Homeowners have cause to celebrate today, as the Bank of England made a surprise move, bringing the base rate down to 5%.

Analysts had widely predicted rates would drop by the end of the year, but no one seemed to expect it to happen so soon. The average homeowner will now be £10 a month better off - repayments on a £60,000 mortgage, for example, will drop by £9.22 a month.

The first half of the year has been a good time for homeowners with four rate cuts bringing down the base rate from 6% at the end of last year to its current level, bringing mortgage payments down as a result. This means the average mortgage will have fallen by about £35 over the first half of the year.

This latest news will be especially welcomed by homeowners considering that when the base rate was left on hold last month analysts started to talk of a rise in rates by the end of the year, and it seemed homeowners would have to start tightening their belts.

The uncertainty over rate movements came about largely because of a surprising rise in inflation before the last decision, which led many analysts to suggest the Bank of England would have to raise rates to keep it under control.

Since then, forecasts changed and City analysts were largely predicting a further quarter point rate cut by the end of the year. A further cut to 4.75% hasn't been ruled out either, making mortgages even more affordable.
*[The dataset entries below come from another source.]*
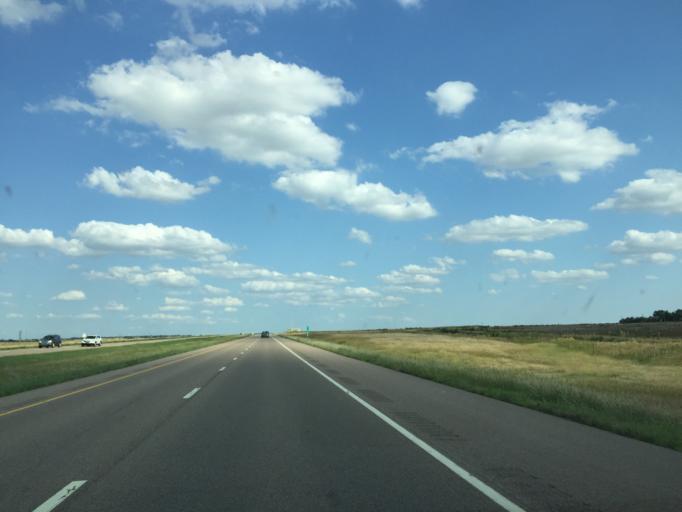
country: US
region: Kansas
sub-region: Gove County
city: Gove
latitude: 39.0847
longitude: -100.2990
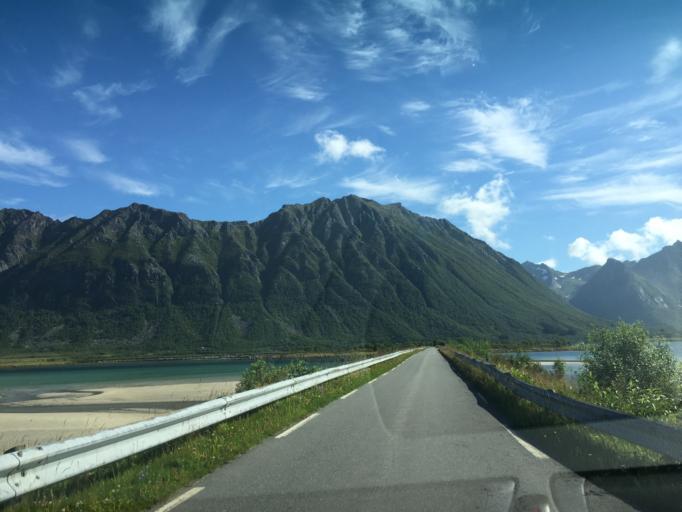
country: NO
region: Nordland
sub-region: Vagan
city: Svolvaer
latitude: 68.3951
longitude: 14.5469
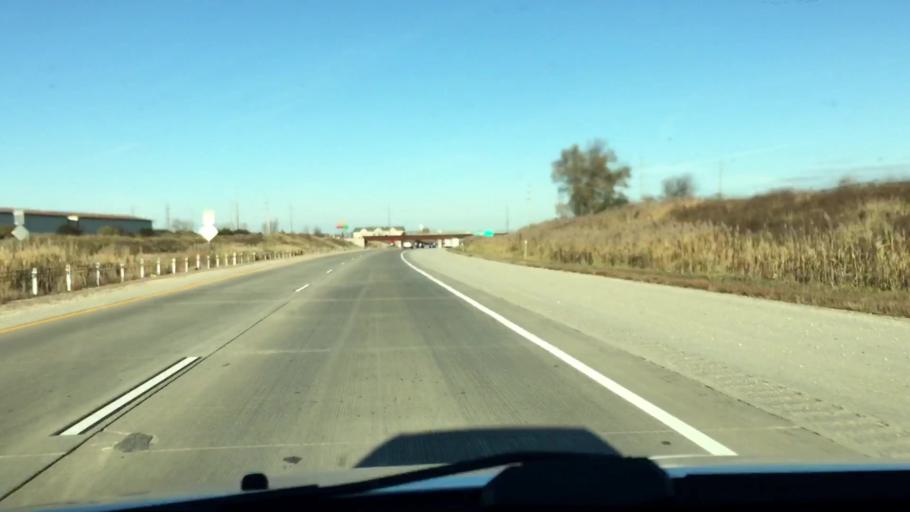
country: US
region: Wisconsin
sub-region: Fond du Lac County
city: Fond du Lac
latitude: 43.7463
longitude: -88.4554
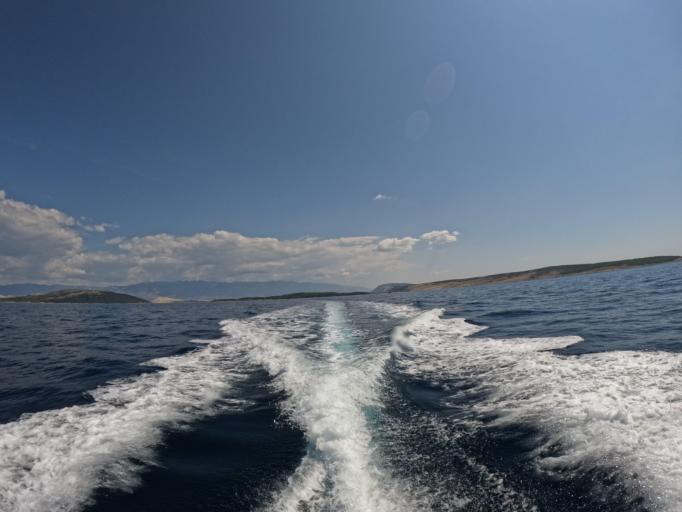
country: HR
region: Primorsko-Goranska
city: Lopar
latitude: 44.8627
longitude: 14.6909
Unfortunately, the savings homeowners make won't work very hard for them in the average bank or building society account.

This latest rate cut will see savers suffer again - and they are already receiving record low rates of return on their cash. At present, the average net interest rate on a 90-day notice account with a balance of £5,000 is 2.98%. The only time it has been lower than this in the past 20 years was two years ago when it fell to 2.50% when the base rate was at 5.25%.

This is especially bad news for those who are steering away from the falling stockmarkets.

For some time savers have been advised to look around for a better deal on their accounts if they are being paid such low rates and, with internet banks paying rates as high as 7.25% last year, they were hardly pushed to find a better deal.

But the series of rate cuts this year has been evidence that even the newer institutions are feeling the pinch, with rates coming down on savings accounts, current accounts and individual savings accounts (ISAs) offered by the internet and phone banks.

Now, more than ever, it is vital that savers shop around for the best deal possible, at least consoling themselves that they are saving money on their mortgage repayments.